■ How to complete this task ■
Rewrite the lines of the items, starting at the one containing "Political Crisis" and ending at the one containing "meiner Mama aufzuwachsen", as a numbered list with blank lines left out.

■ Listed entries ■
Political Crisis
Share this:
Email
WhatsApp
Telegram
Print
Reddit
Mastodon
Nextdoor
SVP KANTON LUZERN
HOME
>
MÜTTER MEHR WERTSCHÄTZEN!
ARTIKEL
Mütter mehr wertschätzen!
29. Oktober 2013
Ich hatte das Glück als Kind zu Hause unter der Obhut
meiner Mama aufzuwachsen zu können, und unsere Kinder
==
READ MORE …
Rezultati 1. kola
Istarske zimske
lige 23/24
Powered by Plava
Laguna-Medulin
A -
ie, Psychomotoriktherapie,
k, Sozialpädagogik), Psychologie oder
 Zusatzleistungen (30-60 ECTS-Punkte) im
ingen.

■ Task output ■
1. Political Crisis
2. Share this:
3. Email
4. WhatsApp
5. Telegram
6. Print
7. Reddit
8. Mastodon
9. Nextdoor
10. SVP KANTON LUZERN
11. HOME
12. >
13. MÜTTER MEHR WERTSCHÄTZEN!
14. ARTIKEL
15. Mütter mehr wertschätzen!
16. 29. Oktober 2013
17. Ich hatte das Glück als Kind zu Hause unter der Obhut
18. meiner Mama aufzuwachsen zu können, und unsere Kinder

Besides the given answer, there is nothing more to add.